DFO proposes new limits on marine mammal watching
The goal: “to help reduce the risk to the conservation of marine mammals”
Keep your distance from marine mammals, that’s the new rule proposed for whale, seal and walrus watchers from the federal Department of Fisheries and Oceans.
“There is evidence that the presence of marine mammal watching vessels disrupts the normal activities of the animals in the short and long term,” says a policy statement published this week in the Canada Gazette along with the amendments to the Marine Mammal Regulations. “The large number of vessels that approach marine mammals too closely, move too quickly, operate too noisily, or pursue animals has a consequence on the life processes for whales and other marine mammals by changing the behaviour of targeted species.”
The changes will come as welcome news to some Hunters and Trappers Organizations in Nunavut, such as the HTO in Igloolik, which banned walrus-watching in 2008 because they feared the outfitter-operated tour boats were scaring the walrus.
The DFO has proposed amendments to the Marine Mammal Regulations which toughen those up the existing regulations and replace difficult-to-enforce voluntary guidelines now in effect.
The proposed amendments, which define disturbance as approaching a marine mammal to feed it, swim with it, interact with it or cause it to move, will benefit the animals by reducing disruptions caused by marine mammal watching activities, the DFO says.
The new regulations are intended to help marine mammals communicate, move, mate, feed and care for their young, and “reduce the risk to the conservation of marine mammals,” the WFO says.
The regulations, which will apply to all 83 species of whales, dolphins and porpoises and seals in Canadian waters, introduce a minimum approach distance of 100 metres to marine mammals.

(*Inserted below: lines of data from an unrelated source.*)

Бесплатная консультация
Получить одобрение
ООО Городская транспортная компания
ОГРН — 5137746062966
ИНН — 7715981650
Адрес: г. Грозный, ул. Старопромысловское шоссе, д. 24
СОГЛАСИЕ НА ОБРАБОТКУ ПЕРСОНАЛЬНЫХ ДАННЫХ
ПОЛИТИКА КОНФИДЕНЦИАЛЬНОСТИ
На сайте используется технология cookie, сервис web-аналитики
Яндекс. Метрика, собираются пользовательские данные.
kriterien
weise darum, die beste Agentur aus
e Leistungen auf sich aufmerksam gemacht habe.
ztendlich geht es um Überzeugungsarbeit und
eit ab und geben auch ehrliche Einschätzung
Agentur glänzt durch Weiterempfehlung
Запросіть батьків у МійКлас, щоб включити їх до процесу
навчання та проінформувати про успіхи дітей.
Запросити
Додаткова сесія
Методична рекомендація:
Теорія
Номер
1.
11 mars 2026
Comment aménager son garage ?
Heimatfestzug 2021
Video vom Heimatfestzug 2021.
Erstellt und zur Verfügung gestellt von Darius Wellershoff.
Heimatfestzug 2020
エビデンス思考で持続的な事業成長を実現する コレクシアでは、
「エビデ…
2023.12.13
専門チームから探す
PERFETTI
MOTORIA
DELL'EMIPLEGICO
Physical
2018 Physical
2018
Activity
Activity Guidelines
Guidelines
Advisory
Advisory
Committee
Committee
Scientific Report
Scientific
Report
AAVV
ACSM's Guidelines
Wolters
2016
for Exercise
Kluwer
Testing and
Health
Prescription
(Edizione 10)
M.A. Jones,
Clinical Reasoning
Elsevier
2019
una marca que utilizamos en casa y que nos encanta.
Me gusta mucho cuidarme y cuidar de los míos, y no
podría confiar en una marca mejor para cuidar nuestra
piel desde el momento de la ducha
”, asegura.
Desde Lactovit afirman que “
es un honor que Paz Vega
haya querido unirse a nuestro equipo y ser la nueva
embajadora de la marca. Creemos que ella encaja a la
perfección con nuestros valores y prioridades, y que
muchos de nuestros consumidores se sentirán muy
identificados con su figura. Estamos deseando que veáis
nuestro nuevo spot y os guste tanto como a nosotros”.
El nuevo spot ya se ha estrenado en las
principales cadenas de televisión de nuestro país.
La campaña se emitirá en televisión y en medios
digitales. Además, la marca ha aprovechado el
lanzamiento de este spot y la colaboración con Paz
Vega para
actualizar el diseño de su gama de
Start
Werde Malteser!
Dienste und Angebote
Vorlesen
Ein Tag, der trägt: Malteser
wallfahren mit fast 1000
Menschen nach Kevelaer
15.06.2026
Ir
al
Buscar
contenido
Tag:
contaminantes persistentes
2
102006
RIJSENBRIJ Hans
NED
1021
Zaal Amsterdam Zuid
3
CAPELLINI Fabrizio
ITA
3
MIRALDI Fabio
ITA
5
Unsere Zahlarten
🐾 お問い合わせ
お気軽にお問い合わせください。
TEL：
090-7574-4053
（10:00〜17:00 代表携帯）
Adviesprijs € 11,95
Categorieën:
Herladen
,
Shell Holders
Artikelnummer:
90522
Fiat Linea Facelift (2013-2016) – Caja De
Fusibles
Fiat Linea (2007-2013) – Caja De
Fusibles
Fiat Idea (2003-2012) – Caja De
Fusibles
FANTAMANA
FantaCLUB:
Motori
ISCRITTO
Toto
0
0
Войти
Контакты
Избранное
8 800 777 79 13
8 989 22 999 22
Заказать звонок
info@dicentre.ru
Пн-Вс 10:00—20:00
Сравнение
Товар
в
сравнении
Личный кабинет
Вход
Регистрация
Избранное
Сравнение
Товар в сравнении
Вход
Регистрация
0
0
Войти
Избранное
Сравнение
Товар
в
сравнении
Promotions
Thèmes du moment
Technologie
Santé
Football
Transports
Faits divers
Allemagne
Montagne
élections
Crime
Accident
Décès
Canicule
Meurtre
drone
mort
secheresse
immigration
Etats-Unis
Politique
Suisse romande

The DFO says a 100 m-approach distance is appropriate in most circumstances “without unnecessarily restricting the public from enjoying the benefits of marine mammal viewing.”
Commercial vessels that are in transit are exempted from these proposed regulations, it says.
But in the case of walrus the proposed minimum approach distance could be up to three times larger, depending on the circumstances.
The minimum approach distance would be 100 m on water when walrus are “most able” to respond by changing course, or diving.
The approach distance would be increased to 200 m when walrus are hauled out on floating ice, when increased risk of injury to calves or smaller animals as adults return to the water, the DFO says.
The distance would be increased to 300 m when on the shore or on consolidated ice, because walrus are resting and they have only one escape option (back to water) and the risk is greatest then that calves may be trampled.
The principle for determining the approach distance to walrus depends on how well a walrus can escape without injuring smaller animals, the DFO says.
This new approach distance also addresses disturbance caused by ships when walrus are on land-based haul-outs.
There have been examples of haul-outs being abandoned as a result of increased vessel traffic in the vicinity, the DFO notes.
The amended regulations would also introduce a ban on flight manoeuvres, including landings, take-offs and changes in the course or altitude of the aircraft, that are intended “to bring the aircraft closer to a marine mammal or to otherwise disturb it.”
This prohibition would be apply when an aircraft is flying at less than 304.8 m (1,000 feet) within a one-half nautical mile radius of the marine mammal but it wouldn’t apply to commercial aircraft operating on a scheduled flight plan.
There are other exceptions made for people who are authorized to hunt marine mammals, for employees of DFO, the Canadian Coast Guard, the Parks Canada Agency or the Department of National Defence, members of the Canadian Forces and peace officers.
Comments on the proposed regulations can be made to the DFO within 60 days of March 24, when the regulations were published.